An important characteristic of the agent is the ReAct framework that it uses to generate a response. The ReAct framework is a prompting strategy that combines chain of thought reasoning with action planning. Through this iterative framework, in each step, the agent follows a sequence of events to obtain an intermediate observation. This sequence of events is repeated until the final answer is generated from the language model and returned to the user.
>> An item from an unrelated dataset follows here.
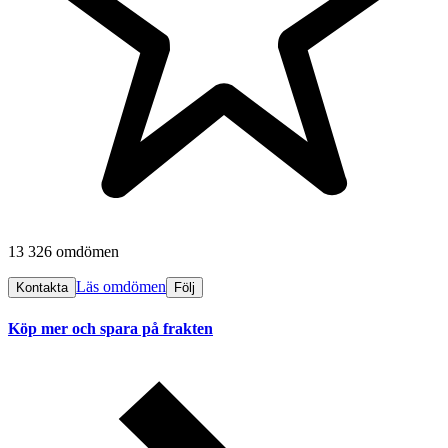
13 326 omdömen
Läs omdömen
Kontakta
Följ
Köp mer och spara på frakten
  1. Question: An example question that will require multiple steps to answser
  2. Thought: Reasoning step which identifies how to solve the problem and what actions to take (thought 1, action 1, observation 1) -> (thought 2, action 2, observation 2)
  3. Action: External task that the model can carry out from an allowed set of actions (tools such as retrieval QA chains)
  4. Observation: Result of carrying out the action

An example of the prompt template used by the agent is as follows. Take note of the tools available to the agent, and also the description of each tool which helps the agent to decide what action to take to obtain the final answer and respond to the user's query. This description was created during the loading of the PDF file into the application.

As an example, creating a conversation agent that has access to two retrieval QA chains as tools, the user is able to receive a relevant response that depends on multiple PDF files, due to the ReAct framework used by the agent and dynamically determining what action to take for each step in generating the final answer.
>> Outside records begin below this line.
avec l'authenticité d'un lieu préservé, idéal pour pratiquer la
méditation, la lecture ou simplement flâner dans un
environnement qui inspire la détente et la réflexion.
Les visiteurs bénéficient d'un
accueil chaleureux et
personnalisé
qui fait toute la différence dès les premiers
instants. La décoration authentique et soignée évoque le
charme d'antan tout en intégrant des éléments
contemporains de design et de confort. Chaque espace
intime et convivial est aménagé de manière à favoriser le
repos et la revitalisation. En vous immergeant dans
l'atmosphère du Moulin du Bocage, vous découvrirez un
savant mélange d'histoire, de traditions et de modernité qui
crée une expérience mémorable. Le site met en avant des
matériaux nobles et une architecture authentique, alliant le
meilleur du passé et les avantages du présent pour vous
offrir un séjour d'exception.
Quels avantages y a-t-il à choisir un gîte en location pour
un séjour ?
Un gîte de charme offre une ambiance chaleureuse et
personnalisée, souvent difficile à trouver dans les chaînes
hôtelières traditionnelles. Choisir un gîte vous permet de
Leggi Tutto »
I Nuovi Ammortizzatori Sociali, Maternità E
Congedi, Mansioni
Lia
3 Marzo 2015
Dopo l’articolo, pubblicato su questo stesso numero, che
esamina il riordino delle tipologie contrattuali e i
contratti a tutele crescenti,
Logging and Evaluating Responses

The queries from the user and responses generated by the conversation agent in each session can be logged to a Weights & Biases project under a specific run. Weights & Biases is an MLOps platform that can implement monitoring and tracing of LLMs over time in complex interactions.

In the Weights & Biases workspace for a specific run, the list of traces are displayed according to each prompt and response pair. Each trace comprises of the input, output and the overall chain used to generate the output, while their trace timeline view displays the detail of each step that the conversation agent took to get the result.

The view provides valuable insights on how and where specific chain(s) might have gone wrong, making it useful for debugging the conversation agent to prevent issues arising for future response generations. The view can also be used to improve the conversation agent and to make it more successful in generating accurate and relevant responses.

Future Improvements

  1. For the application to be fully productionized and to be able to accept large volumes of PDF files, the vector store can be run as a Chroma Server in a Docker container separately, creating a Client to connect to it, and then pass that to LangChain.
  2. Since the application leverages on OpenAI's gpt-3.5-turbo model, having a estimated cumulative cost calculator for each conversation session would provide the user visibility into how much cost is incurred.
  3. The application can be more specialized to query documents belonging to a specific domain or field (eg finance, career advisory, education etc). Adjusting the prompt template to make the responses more relevant to the domain or field would enhance the user experience and interactiveness.
  4. Besides retrieval QA chains, additional tools can be implemented when creating the conversation agent, such as a tool to search the web if necessary to generate responses that require information outside of the context of the PDF files.
  5. The chat history for each session can be exported to a csv file for future evaluation of the generated responses. On top of this, having a voting feature in the chat window will allow users to evaluate the responses in real time, and these voting results can be exported as well. The various parameters can then be adjusted accordingly as desired.